Subject: Re: [Ocfs2-devel] [PATCH v3 3/3] ocfs2: nowait aio support

Hi Alex,

>>>
> Hi Gang,
>
> On 2017/12/28 18:07, Gang He wrote:
>> Return -EAGAIN if any of the following checks fail for
>> direct I/O with nowait flag:
>> Can not get the related locks immediately,
>> Blocks are not allocated at the write location, it will trigger
>> block allocation, this will block IO operations.
>>
>> Signed-off-by: Gang He <[email protected]>
>> ---
>> fs/ocfs2/dir.c | 2 +-
>> fs/ocfs2/dlmglue.c | 20 ++++++++---
>> fs/ocfs2/dlmglue.h | 2 +-
>> fs/ocfs2/file.c | 95 +++++++++++++++++++++++++++++++++++++++-----------
>> fs/ocfs2/mmap.c | 2 +-
>> fs/ocfs2/ocfs2_trace.h | 10 +++---
>> 6 files changed, 99 insertions(+), 32 deletions(-)
>>
>> diff --git a/fs/ocfs2/dir.c b/fs/ocfs2/dir.c
>> index febe631..ea50901 100644
>> --- a/fs/ocfs2/dir.c
>> +++ b/fs/ocfs2/dir.c
>> @@ -1957,7 +1957,7 @@ int ocfs2_readdir(struct file *file, struct dir_context
> *ctx)
>>
>> trace_ocfs2_readdir((unsigned long long)OCFS2_I(inode)->ip_blkno);
>>
>> - error = ocfs2_inode_lock_atime(inode, file->f_path.mnt, &lock_level);
>> + error = ocfs2_inode_lock_atime(inode, file->f_path.mnt, &lock_level, 1);
>> if (lock_level && error >= 0) {
>> /* We release EX lock which used to update atime
>> * and get PR lock again to reduce contention
>> diff --git a/fs/ocfs2/dlmglue.c b/fs/ocfs2/dlmglue.c
>> index a68efa3..07e169f 100644
>> --- a/fs/ocfs2/dlmglue.c
>> +++ b/fs/ocfs2/dlmglue.c
>> @@ -2515,13 +2515,18 @@ int ocfs2_inode_lock_with_page(struct inode *inode,
>>
>> int ocfs2_inode_lock_atime(struct inode *inode,
>> struct vfsmount *vfsmnt,
>> - int *level)
>> + int *level, int wait)
>> {
>> int ret;
>>
>> - ret = ocfs2_inode_lock(inode, NULL, 0);
>> + if (wait)
>> + ret = ocfs2_inode_lock(inode, NULL, 0);
>> + else
>> + ret = ocfs2_try_inode_lock(inode, NULL, 0);
>> +
>> if (ret < 0) {
>> - mlog_errno(ret);
>> + if (ret != -EAGAIN)
>> + mlog_errno(ret);
>> return ret;
>> }
>>
>> @@ -2533,9 +2538,14 @@ int ocfs2_inode_lock_atime(struct inode *inode,
>> struct buffer_head *bh = NULL;
>>
>> ocfs2_inode_unlock(inode, 0);
>> - ret = ocfs2_inode_lock(inode, &bh, 1);
>> + if (wait)
· · ·
# WRITTEN TASK 1:
Repeat the section of the ocfs2 patch email starting with "Subject: Re: [Ocfs2-devel]" and going on through "block IO operations.".

Saved data entries:
· · ·
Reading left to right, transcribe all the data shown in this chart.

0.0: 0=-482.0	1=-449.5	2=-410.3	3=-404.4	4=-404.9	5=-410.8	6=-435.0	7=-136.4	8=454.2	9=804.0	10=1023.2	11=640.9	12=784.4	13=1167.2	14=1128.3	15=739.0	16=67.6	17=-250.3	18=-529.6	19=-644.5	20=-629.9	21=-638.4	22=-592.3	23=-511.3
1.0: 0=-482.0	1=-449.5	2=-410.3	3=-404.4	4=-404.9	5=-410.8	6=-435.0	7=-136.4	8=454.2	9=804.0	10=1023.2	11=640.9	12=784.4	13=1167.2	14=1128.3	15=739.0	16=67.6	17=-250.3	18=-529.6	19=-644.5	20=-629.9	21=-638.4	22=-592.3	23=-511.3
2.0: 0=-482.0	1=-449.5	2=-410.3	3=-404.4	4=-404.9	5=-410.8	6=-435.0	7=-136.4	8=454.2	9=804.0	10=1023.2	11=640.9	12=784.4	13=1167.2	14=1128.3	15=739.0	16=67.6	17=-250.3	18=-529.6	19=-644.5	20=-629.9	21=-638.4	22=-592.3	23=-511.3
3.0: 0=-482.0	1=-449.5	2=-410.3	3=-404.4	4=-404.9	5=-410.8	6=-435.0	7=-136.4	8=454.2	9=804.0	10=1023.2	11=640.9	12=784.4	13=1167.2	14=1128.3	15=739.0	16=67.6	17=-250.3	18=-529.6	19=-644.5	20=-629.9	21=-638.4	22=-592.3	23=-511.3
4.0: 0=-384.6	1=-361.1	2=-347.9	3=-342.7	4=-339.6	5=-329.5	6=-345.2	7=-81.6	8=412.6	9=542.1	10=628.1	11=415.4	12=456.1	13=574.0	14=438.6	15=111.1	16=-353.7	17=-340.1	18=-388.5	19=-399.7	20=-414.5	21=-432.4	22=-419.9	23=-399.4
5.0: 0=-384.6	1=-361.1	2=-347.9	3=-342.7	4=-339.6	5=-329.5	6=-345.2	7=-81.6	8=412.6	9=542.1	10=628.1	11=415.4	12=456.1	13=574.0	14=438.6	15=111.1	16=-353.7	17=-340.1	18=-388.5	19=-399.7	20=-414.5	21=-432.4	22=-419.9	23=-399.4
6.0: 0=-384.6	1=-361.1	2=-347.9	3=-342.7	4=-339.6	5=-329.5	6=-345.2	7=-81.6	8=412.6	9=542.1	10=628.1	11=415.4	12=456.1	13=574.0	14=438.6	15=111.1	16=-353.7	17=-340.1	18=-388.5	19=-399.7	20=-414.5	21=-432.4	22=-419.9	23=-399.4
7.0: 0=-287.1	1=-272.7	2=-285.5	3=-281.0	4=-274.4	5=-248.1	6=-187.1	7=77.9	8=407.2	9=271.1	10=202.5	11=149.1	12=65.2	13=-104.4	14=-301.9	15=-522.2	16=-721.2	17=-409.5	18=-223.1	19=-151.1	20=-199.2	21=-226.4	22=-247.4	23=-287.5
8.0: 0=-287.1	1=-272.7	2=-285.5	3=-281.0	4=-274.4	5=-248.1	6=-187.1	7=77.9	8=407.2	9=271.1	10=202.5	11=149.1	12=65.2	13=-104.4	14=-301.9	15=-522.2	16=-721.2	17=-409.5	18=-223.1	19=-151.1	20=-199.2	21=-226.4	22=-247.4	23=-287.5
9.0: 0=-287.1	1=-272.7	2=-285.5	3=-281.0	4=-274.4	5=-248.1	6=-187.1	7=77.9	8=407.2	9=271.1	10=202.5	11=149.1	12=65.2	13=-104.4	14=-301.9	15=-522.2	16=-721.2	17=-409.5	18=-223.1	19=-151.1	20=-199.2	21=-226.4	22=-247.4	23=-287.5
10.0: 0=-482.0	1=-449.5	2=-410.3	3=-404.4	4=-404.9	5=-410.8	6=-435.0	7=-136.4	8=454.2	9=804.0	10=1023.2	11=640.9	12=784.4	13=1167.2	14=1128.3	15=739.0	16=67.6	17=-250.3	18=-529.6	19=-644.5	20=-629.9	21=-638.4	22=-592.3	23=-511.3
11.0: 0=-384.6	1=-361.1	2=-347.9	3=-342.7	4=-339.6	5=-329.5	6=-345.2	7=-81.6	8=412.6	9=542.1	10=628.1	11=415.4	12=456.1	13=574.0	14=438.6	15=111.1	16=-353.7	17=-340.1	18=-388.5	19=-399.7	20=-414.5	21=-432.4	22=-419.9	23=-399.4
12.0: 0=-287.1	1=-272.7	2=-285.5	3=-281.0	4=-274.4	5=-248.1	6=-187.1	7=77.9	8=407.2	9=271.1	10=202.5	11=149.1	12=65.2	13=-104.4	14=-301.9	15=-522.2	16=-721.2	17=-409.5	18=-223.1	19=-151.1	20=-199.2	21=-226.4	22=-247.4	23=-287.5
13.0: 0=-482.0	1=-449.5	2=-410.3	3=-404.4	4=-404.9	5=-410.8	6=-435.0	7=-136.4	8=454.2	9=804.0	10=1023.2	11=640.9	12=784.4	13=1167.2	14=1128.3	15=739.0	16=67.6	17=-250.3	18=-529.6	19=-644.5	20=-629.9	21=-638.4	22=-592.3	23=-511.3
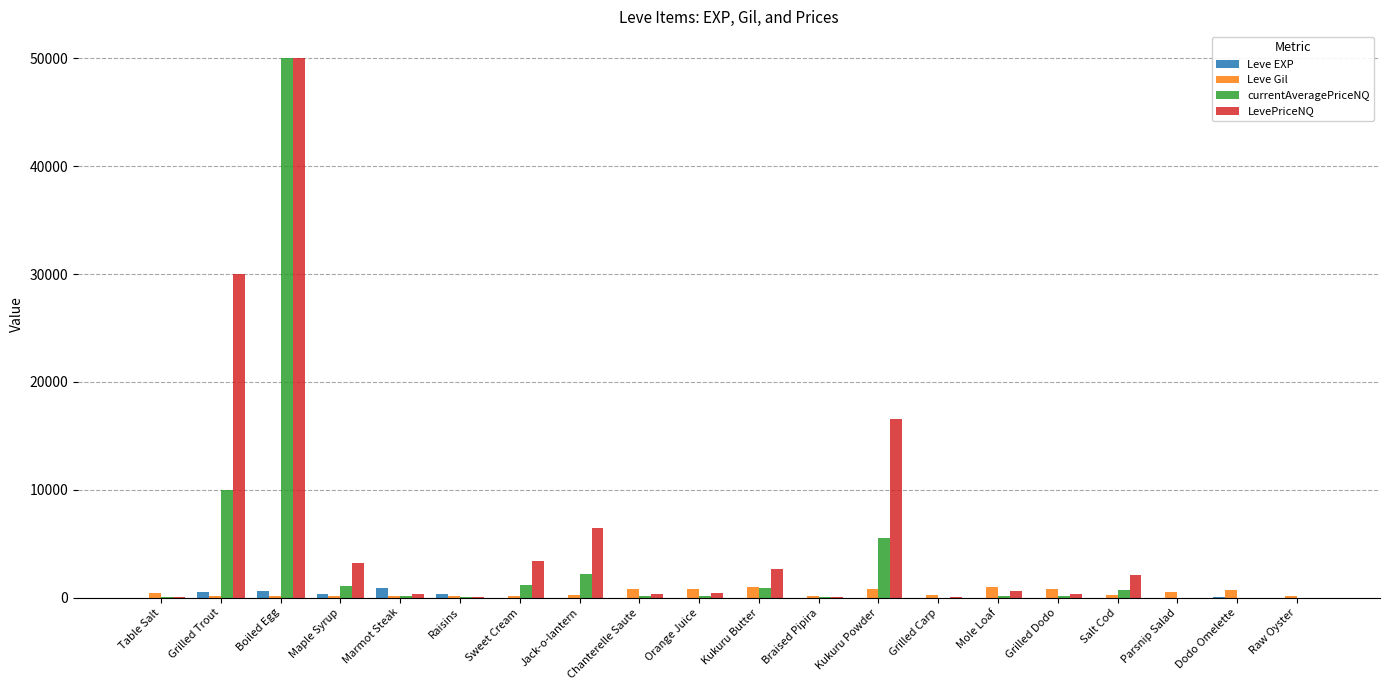

Is the value of Leve EXP at Marmot Steak greater than the value of Leve Gil at Table Salt?

Yes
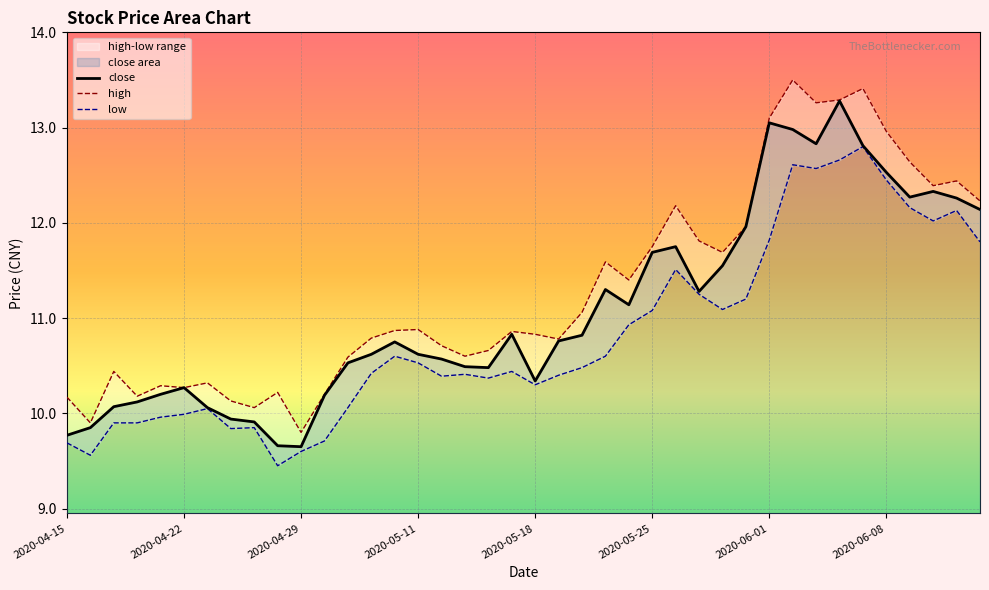

What is the maximum value for close?

13.3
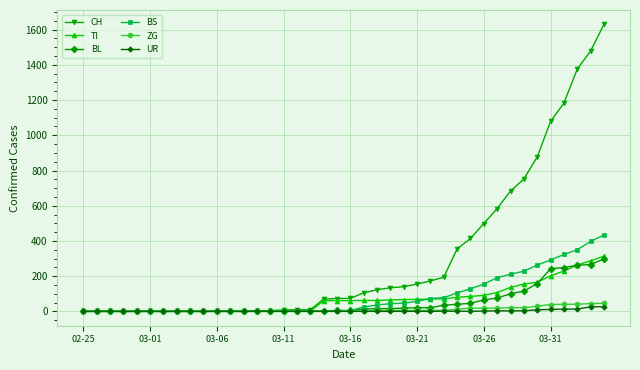

What is the highest value of the UR series?

26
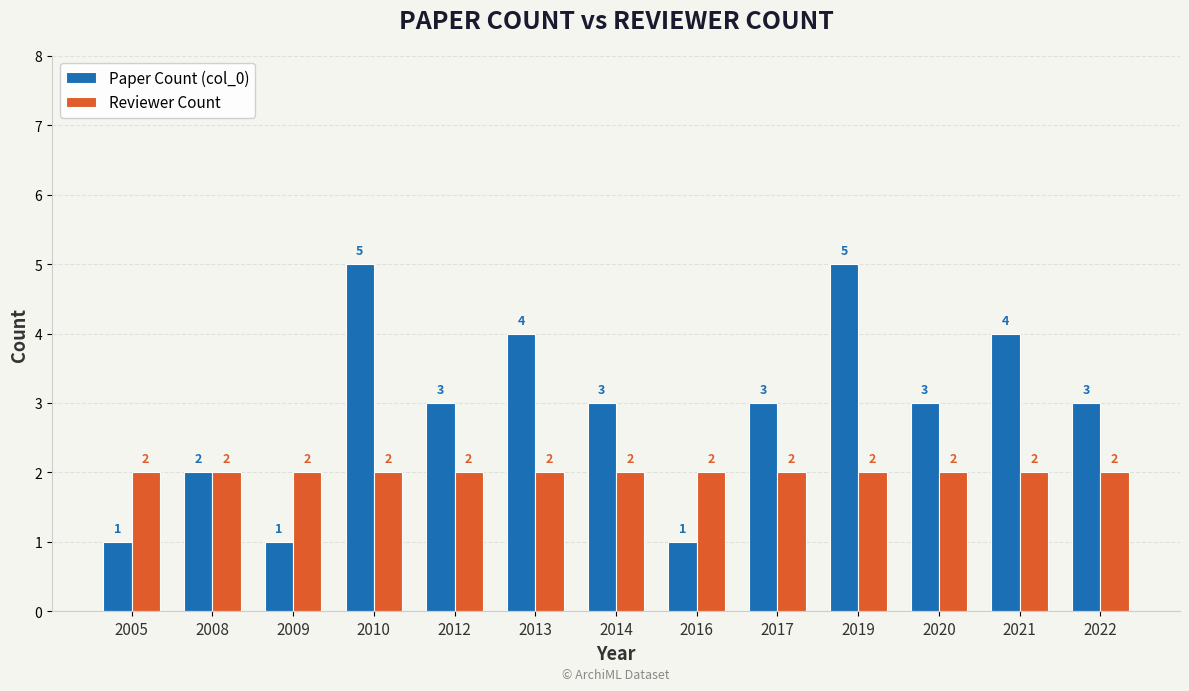

What is the difference between the highest and lowest values at 2019?

3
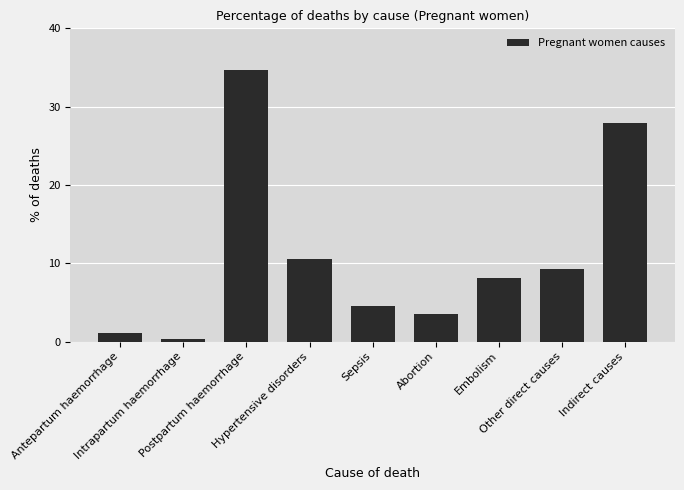

Are the bars horizontal?

No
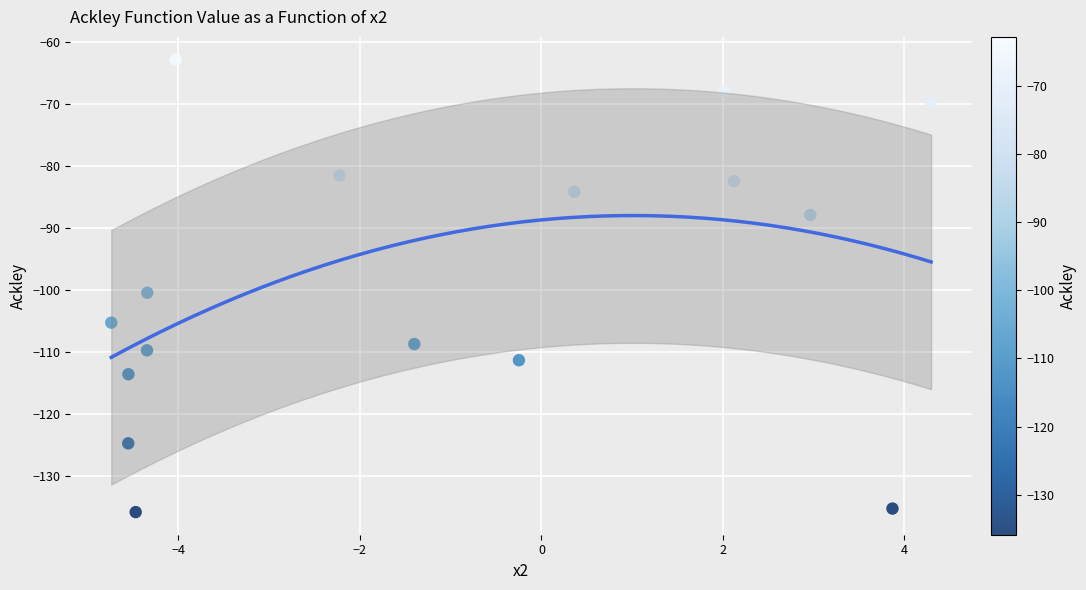

What Y value in the scatter plot is closest to -99?

-100.5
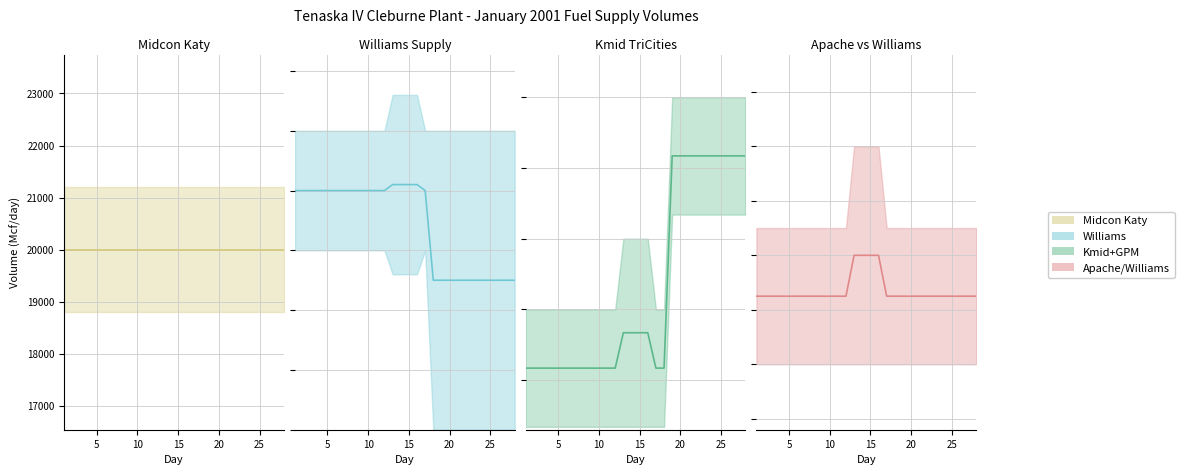

True or false: Williams mid has more than 2 points higher than both neighbors.

False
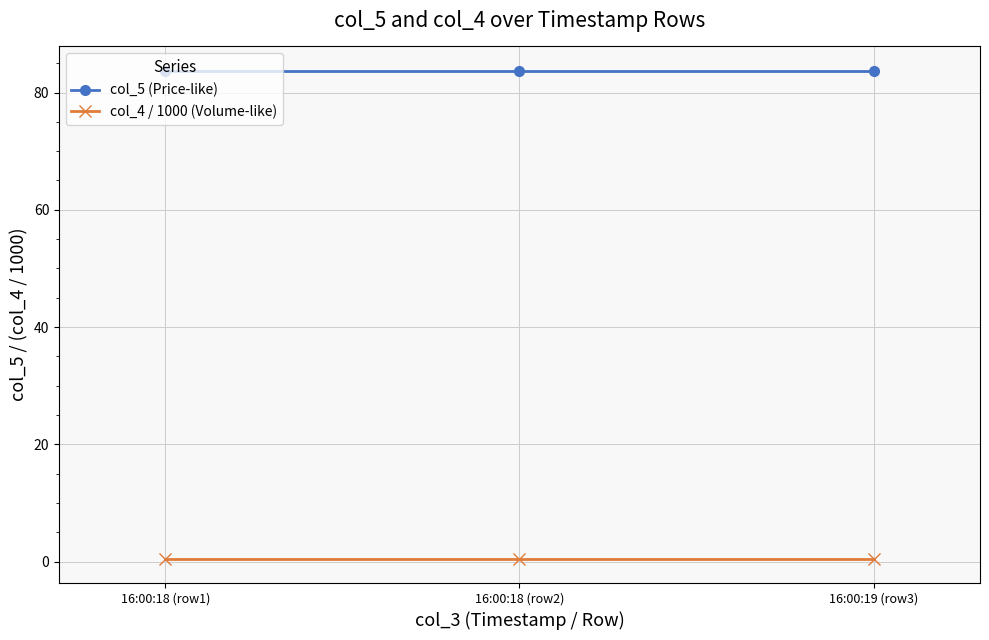

List the series in order of their overall mean, lowest first.

col_4 / 1000 (Volume-like), col_5 (Price-like)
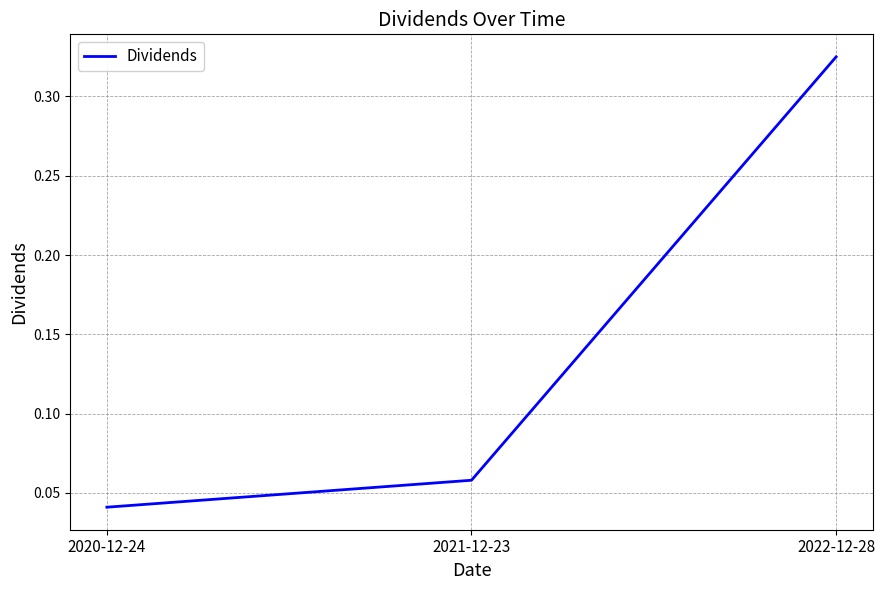

Which category has the highest value across all series?

2022-12-28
· · ·
# WRITTEN TASK 2:
In the records, starting with the line containing "Which category has" and going on through the end of the records, replace "category" with "label" and leave everything else unchanged. Give only those lines.

# TASK RESULT 1:
Subject: Re: [Ocfs2-devel] [PATCH v3 3/3] ocfs2: nowait aio support

Hi Alex,

>>>
> Hi Gang,
>
> On 2017/12/28 18:07, Gang He wrote:
>> Return -EAGAIN if any of the following checks fail for
>> direct I/O with nowait flag:
>> Can not get the related locks immediately,
>> Blocks are not allocated at the write location, it will trigger
>> block allocation, this will block IO operations.

# TASK RESULT 2:
Which label has the highest value across all series?

2022-12-28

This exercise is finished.